The rapid adoption of AI shopping agents is creating an unexpected challenge for merchants worldwide. While much attention has focused on potential fraud from these systems, a growing number of legitimate AI-initiated purchases are being incorrectly flagged as fraudulent and declined.

This ‘false decline’ crisis stems from legacy fraud detection systems that struggle to differentiate between genuine AI transactions and malicious bot activity. As agentic commerce expands—projected to account for 25-30% of global online sales by 2030 according to The Paypers Global Ecommerce Report 2026—this issue will only intensify.

The Mismatch Between Systems and Behavior

Fraud detection systems were primarily designed to identify patterns associated with human shoppers. They rely on signals like device fingerprints, session behavior, and authentication methods that AI agents can now mimic effectively.

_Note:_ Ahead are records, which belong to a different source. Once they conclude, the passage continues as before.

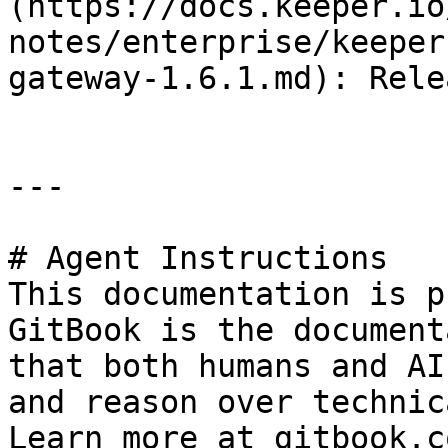
(https://docs.keeper.io
notes/enterprise/keeper
gateway-1.6.1.md): Rele
---

# Agent Instructions

This documentation is p
GitBook is the document
that both humans and AI
and reason over technic
Learn more at gitbook.co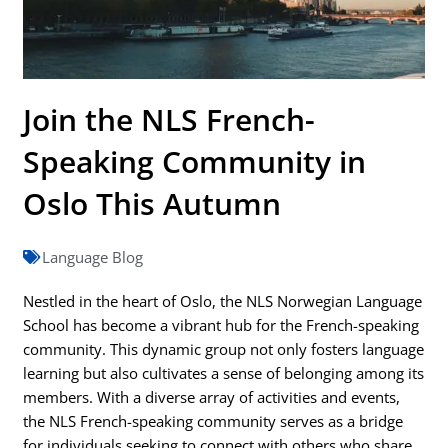
Join the NLS French-
Speaking Community in
Oslo This Autumn
Language Blog
Nestled in the heart of Oslo, the NLS Norwegian Language
School has become a vibrant hub for the French-speaking
community. This dynamic group not only fosters language
learning but also cultivates a sense of belonging among its
members. With a diverse array of activities and events,
the NLS French-speaking community serves as a bridge
for individuals seeking to connect with others who share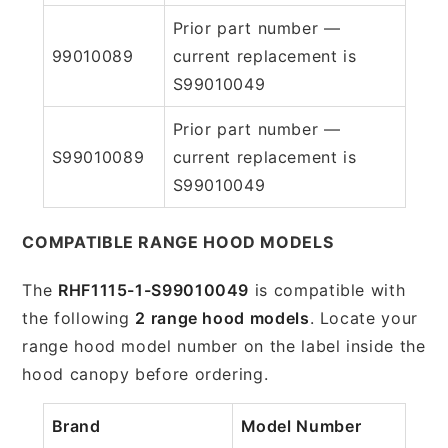
Prior part number —
99010089
current replacement is
S99010049
Prior part number —
S99010089
current replacement is
S99010049
COMPATIBLE RANGE HOOD MODELS
The
RHF1115-1-S99010049
is compatible with
the following
2 range hood models
. Locate your
range hood model number on the label inside the
hood canopy before ordering.
Brand
Model Number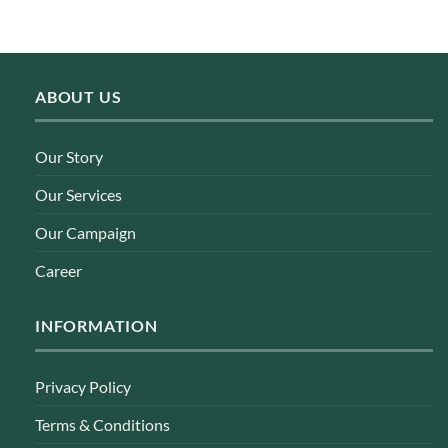
ABOUT US
Our Story
Our Services
Our Campaign
Career
INFORMATION
Privacy Policy
Terms & Conditions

“The fraud systems most merchants use today were built to detect bad human behavior,” explains Monica Eaton, founder and CEO of Chargebacks911. “They weren’t designed for a world where legitimate AI agents and malicious bots produce nearly identical traffic patterns.”

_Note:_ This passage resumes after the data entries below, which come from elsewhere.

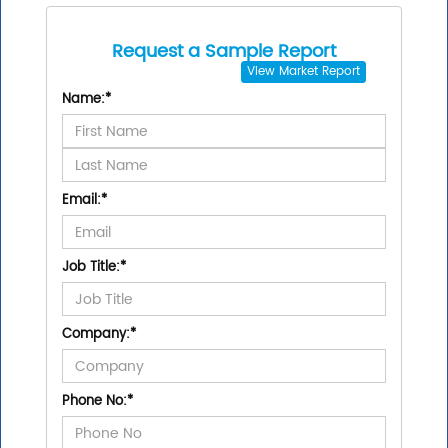
Request a Sample Report
View
Market Report
Name:
*
Email:
*
Job Title:
*
Company:
*
Phone No:
*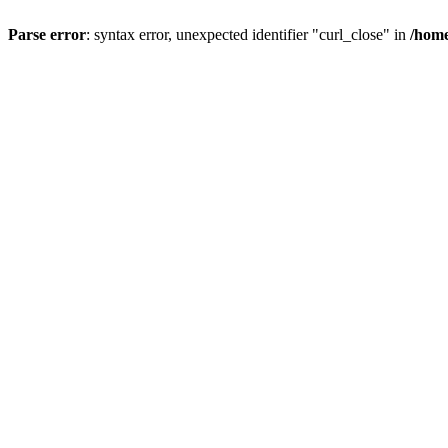
Parse error
: syntax error, unexpected identifier "curl_close" in
/home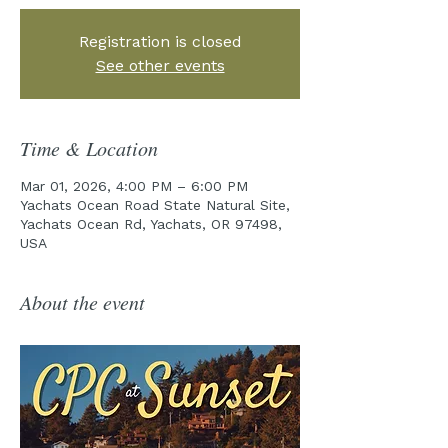
Registration is closed
See other events
Time & Location
Mar 01, 2026, 4:00 PM – 6:00 PM
Yachats Ocean Road State Natural Site,
Yachats Ocean Rd, Yachats, OR 97498,
USA
About the event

The Cost of False Declines

False declines carry several immediate consequences:

  • Lost sales: Revenue is immediately forfeited without the possibility of chargebacks
  • Brand damage: Customers may lose trust when their purchases are unexpectedly blocked
  • Reduced AI adoption: Agents may avoid platforms with high decline rates, limiting future growth opportunities

Adapting to Agentic Commerce

To address this challenge, merchants need to shift from relying on point-of-transaction signals to building comprehensive consent frameworks. Key recommendations include:

  1. Granular permission systems: Define clear limits and authorizations for AI agents operating on their platforms
  2. Robust evidence capture: Log all agent activity with timestamps and authorization details
  3. Adaptive fraud rules: Adjust thresholds to account for the unique behavioral patterns of agent-initiated purchases

By proactively adapting their infrastructure, merchants can not only reduce false declines but also position themselves for success in an increasingly AI-driven commerce landscape.